Sharon last saw Mark at the end of the
summer after senior year of high school. He stood on the raft in
the middle of the quarry, water dripping down his legs, as she said
good-bye and dove into the water to swim to shore. She hadn’t
looked back.

When she doesn’t answer Mark says, "This is
Wayne Sawyer," gesturing to his friend also in a wet bathing
suit.

The man smiles at Sharon. "Who's your
friend?"

“We're busy," Sharon says. At her side Kim
stiffens.

The men pull up chairs. "It turns out we're
stuck here longer than we expected," Mark says, stretching out his
legs. "Haven't seen you at the club at night recently."

"Our husbands have been busy studying,”
Sharon says. “We've been home with them."

The other man says "Your husbands." He looks
up. "Might these two be they?"

Robert and Jim are walking towards them!
Robert smiles.

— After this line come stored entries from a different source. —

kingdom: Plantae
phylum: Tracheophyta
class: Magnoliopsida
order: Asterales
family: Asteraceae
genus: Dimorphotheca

Jim's face flushes purple.

Kim rushes towards him as Mark and his pal
quickly evacuate their chairs and head in the opposite
direction.

"Jim," she says, "Jim ...”

Jim spins away from Kim and strides towards
the club building. "I'll see you at home tonight," he says over his
shoulder.

Sharon exhales, steps closer to Robert. "What
are you doing here?"

"We were given a break before the next class.
Jim and I came over to grab something to eat."

Sharon says, "Kim and I will go home right
now. Talk to Jim. Tell him he's got it all wrong. Mark came over to
say hello to me. Kim didn't even say a word to either man."

“Who’s Mark?”

“A guy from my hometown.”

"I'll see what I can do," Robert say, then
follows after Jim.

Kim shoves suntan lotion, magazines, towels
into their swim bags.

Suddenly Mark’s friend is standing next to
them again. The friend leans over Kim. "Honey," he says, "is your
husband always this friendly?"

Kim doesn't look up. Sharon notices Kim’s
hands tremble although her eyes remain dry.

The man bends closer to Kim, his face inches
from hers.

"Good thing your husband didn't have a gun
with him."

**

The next morning Sharon stands in her
kitchenette. If only Kim had a phone! She and Kim didn’t make plans
for today and Sharon suspects Kim is hiding in her apartment,
unwilling to go anywhere.

Last night when Robert came home Sharon met
him at the door. "What happened? Did Jim calm down? What did he
say?"

"He wouldn't talk about it and he wouldn't
let me talk about it."

Now Sharon grabs the apartment key and heads
across the overgrown field behind her building.

The weeds and long grass snap against her
bare legs. The pollens tingle her eyes and nose. Please may Kim be
okay, please may Kim be okay.

At the apartment door Sharon knocks.

No answer.

"Kim! Kim! Are you there? It's Sharon."